Posted: Tue Jul 10, 2007 10:06 am
by RH1NO
these arent JOKES theyre FACTS
There is no theory of evolution. Just a list of animals Chuck Norris allows to live.
Posted: Tue Jul 10, 2007 10:14 am
by Kurse
Chuck Norris doesn't push himself off the ground when doing push-ups...
...no no no...don't be silly...
...he's simply just pushing the entire earth down.
Posted: Tue Jul 10, 2007 10:20 am
by RH1NO
Chuck Norris doesn't read books. He stares them down until he gets the information he wants.
Posted: Tue Jul 10, 2007 10:21 am
by 8th
Chuck Norris and Mr. T walked into a bar. The bar immediately collapsed.
That amount of awesome cannot be contained.
[Chuck Norris jokes a reallllly old]
Posted: Tue Jul 10, 2007 10:23 am
by RH1NO
Chuck Norris is the reason why Waldo is hiding.
Posted: Tue Jul 10, 2007 10:23 am
by RH1NO
Chuck Norris gave Mona Lisa that smile.
Posted: Tue Jul 10, 2007 10:24 am
by RH1NO
Crop circles are Chuck Norris' way of telling the world that sometimes corn needs to lay the fuck down
Posted: Tue Jul 10, 2007 11:35 am
by precise
chuck norris went to a soccer game.. after realizing that no one had brought a ball he then convinced the referees to use a human baby instead. soon after he proceeded to bang every girl in the stadium
chuck norris decided to go and get an egg mcmuffin for breakfast. arriving 10 minits too late to be served anything off the breakfast menu, he got pissed, and kicked that mcdonalds so hard that it turned into a burger king
Posted: Tue Jul 10, 2007 11:39 am
by Lawgix
Chuck Norris' tears cure cancer. Too bad he has never cried.
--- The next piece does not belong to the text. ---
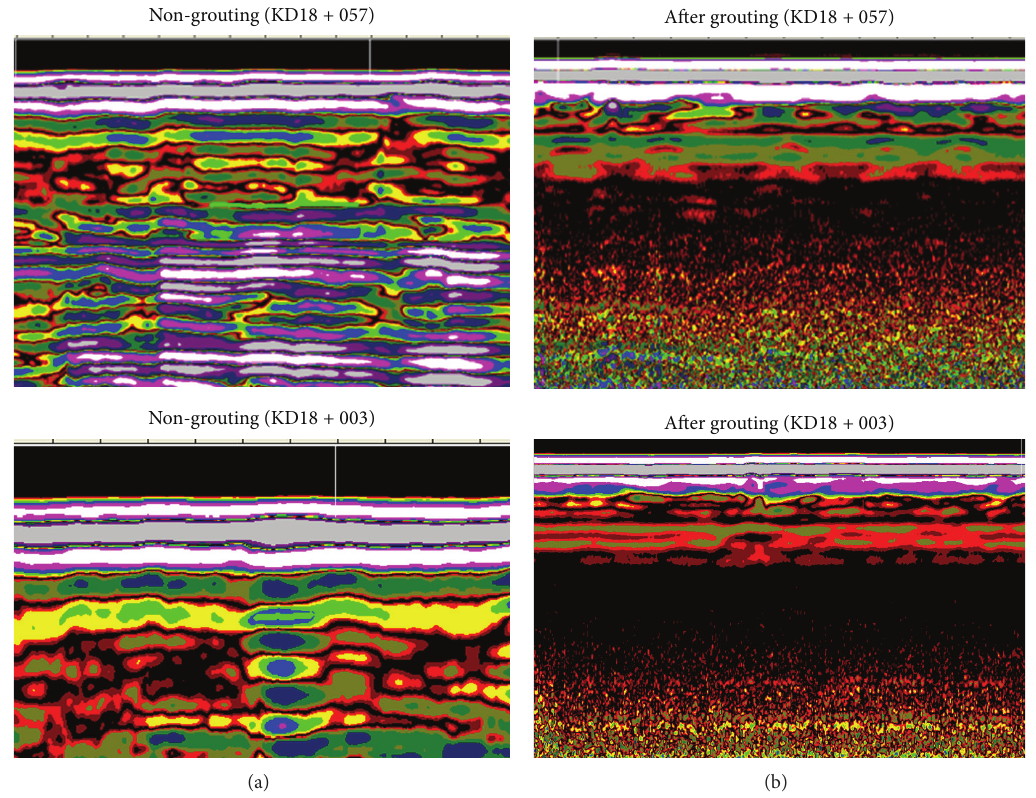
Figure 14: The comparison between grouting and non-grouting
Posted: Tue Jul 10, 2007 12:01 pm
by Cee4
People created the automobile to escape from Chuck Norris...Not to be outdone, Chuck Norris created the automobile accident.
Chuck Norris can sneeze with his eyes open.
Chuck Norris wears a live rattlesnake as a condom.
Chuck Norris invented the internet… just so he had a place to store his porn.
Chuck Norris once kicked a horse in the chin. Its decendants are known today as Giraffes.
Posted: Tue Jul 10, 2007 12:05 pm
by RH1NO
Chuck Norris clips his toenails with a chain saw. But he holds it backwards.
Posted: Tue Jul 10, 2007 12:05 pm
by RH1NO
Chuck Norris's belly button is actually a power outlet.
Posted: Tue Jul 10, 2007 12:07 pm
by RH1NO
Chuck Norris recently had the idea to sell his urine as a canned beverage. We know this beverage as Red Bull.
Posted: Tue Jul 10, 2007 12:11 pm
by RH1NO
Chuck Norris built a time machine and went back in time to stop the JFK assassination. As Oswald shot, Chuck met all three bullets with his beard, deflecting them. JFK's head exploded out of sheer amazement
Chuck Norris once shot a German plane down with his finger, by yelling, "Bang!
To prove it isn't that big of a deal to beat cancer. Chuck Norris smoked 15 cartons of cigarettes a day for 2 years and aquired 7 different kinds of cancer only to rid them from his body by flexing for 30 minutes. Beat that, Lance Armstrong.
At the end of each week, Chuck Norris murders a dozen white people just to prove he isn't a racist.